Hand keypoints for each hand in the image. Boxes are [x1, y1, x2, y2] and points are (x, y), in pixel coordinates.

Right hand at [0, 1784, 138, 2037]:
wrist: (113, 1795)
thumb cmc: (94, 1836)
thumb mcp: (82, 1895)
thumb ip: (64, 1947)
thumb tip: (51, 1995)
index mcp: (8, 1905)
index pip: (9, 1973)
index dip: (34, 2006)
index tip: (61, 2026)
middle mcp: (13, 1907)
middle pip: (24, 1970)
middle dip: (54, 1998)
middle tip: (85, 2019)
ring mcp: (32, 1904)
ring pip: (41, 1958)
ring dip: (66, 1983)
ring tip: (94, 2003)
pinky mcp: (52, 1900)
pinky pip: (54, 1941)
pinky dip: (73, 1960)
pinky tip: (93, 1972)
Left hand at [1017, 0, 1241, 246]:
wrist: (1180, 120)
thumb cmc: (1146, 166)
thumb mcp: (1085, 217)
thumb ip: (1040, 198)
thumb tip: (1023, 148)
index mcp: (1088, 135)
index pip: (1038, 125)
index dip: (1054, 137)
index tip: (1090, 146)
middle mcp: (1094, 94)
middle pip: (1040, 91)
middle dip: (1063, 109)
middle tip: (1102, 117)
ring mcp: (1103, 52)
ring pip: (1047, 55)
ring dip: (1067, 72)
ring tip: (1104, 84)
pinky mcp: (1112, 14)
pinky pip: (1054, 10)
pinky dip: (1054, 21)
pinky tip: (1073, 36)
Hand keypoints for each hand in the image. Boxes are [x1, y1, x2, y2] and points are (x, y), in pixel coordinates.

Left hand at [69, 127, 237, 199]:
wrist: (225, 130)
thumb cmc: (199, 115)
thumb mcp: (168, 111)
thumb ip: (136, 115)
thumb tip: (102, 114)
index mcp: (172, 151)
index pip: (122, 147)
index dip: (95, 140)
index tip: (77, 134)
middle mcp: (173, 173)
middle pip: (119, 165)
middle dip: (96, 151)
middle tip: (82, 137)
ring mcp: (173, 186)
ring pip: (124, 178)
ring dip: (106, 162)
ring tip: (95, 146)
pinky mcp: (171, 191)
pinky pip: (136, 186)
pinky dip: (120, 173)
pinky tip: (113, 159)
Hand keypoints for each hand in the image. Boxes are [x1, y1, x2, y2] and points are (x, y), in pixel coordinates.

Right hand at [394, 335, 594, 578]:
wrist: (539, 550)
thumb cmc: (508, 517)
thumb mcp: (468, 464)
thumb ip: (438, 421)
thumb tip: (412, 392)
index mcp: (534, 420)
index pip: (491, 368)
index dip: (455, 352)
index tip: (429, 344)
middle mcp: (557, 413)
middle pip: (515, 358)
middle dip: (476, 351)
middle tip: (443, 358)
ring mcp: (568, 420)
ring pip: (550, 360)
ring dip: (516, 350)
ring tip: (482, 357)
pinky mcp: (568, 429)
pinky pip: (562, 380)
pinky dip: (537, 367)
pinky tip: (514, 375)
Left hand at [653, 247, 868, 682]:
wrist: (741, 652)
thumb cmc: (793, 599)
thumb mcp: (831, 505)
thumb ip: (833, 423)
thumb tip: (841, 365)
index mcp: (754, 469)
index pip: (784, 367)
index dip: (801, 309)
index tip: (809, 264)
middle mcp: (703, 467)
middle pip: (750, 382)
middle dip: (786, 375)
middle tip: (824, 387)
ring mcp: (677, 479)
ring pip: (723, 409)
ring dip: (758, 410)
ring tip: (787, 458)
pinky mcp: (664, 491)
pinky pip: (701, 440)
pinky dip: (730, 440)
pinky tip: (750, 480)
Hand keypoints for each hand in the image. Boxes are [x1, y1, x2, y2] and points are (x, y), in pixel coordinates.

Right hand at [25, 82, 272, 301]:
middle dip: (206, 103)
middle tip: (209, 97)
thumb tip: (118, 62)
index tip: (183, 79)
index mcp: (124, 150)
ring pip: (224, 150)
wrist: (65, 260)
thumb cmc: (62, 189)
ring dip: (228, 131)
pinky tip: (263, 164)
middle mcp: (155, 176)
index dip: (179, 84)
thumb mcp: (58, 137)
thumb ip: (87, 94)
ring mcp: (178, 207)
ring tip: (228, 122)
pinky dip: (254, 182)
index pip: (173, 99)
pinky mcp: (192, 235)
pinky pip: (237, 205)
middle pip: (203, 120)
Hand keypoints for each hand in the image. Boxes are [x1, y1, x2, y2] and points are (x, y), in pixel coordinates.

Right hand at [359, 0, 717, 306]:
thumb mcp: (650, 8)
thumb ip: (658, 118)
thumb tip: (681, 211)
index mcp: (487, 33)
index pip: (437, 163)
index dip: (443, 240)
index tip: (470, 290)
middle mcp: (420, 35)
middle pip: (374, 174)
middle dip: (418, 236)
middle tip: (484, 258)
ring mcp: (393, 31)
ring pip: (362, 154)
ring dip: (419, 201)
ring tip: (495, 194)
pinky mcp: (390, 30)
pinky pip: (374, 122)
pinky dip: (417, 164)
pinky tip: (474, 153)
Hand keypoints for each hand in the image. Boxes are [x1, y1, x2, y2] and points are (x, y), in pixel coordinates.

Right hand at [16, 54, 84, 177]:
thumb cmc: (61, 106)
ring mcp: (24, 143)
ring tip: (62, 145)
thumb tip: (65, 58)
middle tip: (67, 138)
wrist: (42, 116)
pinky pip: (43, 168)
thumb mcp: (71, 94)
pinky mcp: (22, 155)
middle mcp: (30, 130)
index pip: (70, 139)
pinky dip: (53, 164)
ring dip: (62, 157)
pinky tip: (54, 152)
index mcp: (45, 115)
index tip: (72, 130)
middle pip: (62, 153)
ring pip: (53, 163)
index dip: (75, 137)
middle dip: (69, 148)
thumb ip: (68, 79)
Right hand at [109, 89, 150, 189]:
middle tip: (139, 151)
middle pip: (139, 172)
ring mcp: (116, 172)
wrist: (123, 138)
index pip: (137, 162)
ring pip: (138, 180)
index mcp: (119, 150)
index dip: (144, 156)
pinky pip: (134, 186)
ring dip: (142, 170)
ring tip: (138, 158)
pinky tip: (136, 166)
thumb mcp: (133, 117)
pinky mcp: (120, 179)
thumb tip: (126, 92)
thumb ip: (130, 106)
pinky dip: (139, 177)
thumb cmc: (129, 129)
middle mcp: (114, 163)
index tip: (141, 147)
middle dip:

TASK STATEMENT: Working from the material above, restate word for word the lines between the line with "middle pip: (750, 382)" and the line with "ring pip: (362, 154)", both included, and only those.

SOLVED PROBLEM:
middle pip: (750, 382)
middle dip: (786, 375)
middle tip: (824, 387)
ring mcp: (677, 479)
ring pip: (723, 409)
ring dip: (758, 410)
ring tip: (787, 458)
pinky mcp: (664, 491)
pinky pip: (701, 440)
pinky dip: (730, 440)
pinky tip: (750, 480)
Hand keypoints for each hand in the image. Boxes are [x1, y1, x2, y2] and points are (x, y), in pixel coordinates.

Right hand at [25, 82, 272, 301]:
middle dip: (206, 103)
middle tip: (209, 97)
thumb tip: (118, 62)
index tip: (183, 79)
index mcp: (124, 150)
ring pip: (224, 150)
wrist: (65, 260)
thumb cmc: (62, 189)
ring dip: (228, 131)
pinky tip: (263, 164)
middle mcp: (155, 176)
index dip: (179, 84)
thumb mcp: (58, 137)
thumb ip: (87, 94)
ring mcp: (178, 207)
ring tip: (228, 122)
pinky dip: (254, 182)
index pip: (173, 99)
pinky mcp: (192, 235)
pinky pip: (237, 205)
middle pip: (203, 120)
Hand keypoints for each hand in the image. Boxes are [x1, y1, x2, y2] and points are (x, y), in pixel coordinates.

Right hand at [359, 0, 717, 306]:
thumb mcp: (650, 8)
thumb ip: (658, 118)
thumb tip: (681, 211)
index mcp: (487, 33)
index pip: (437, 163)
index dip: (443, 240)
index tip: (470, 290)
middle mcp: (420, 35)
middle pip: (374, 174)
middle dip: (418, 236)
middle tip: (484, 258)
ring mcp: (393, 31)
ring pip: (362, 154)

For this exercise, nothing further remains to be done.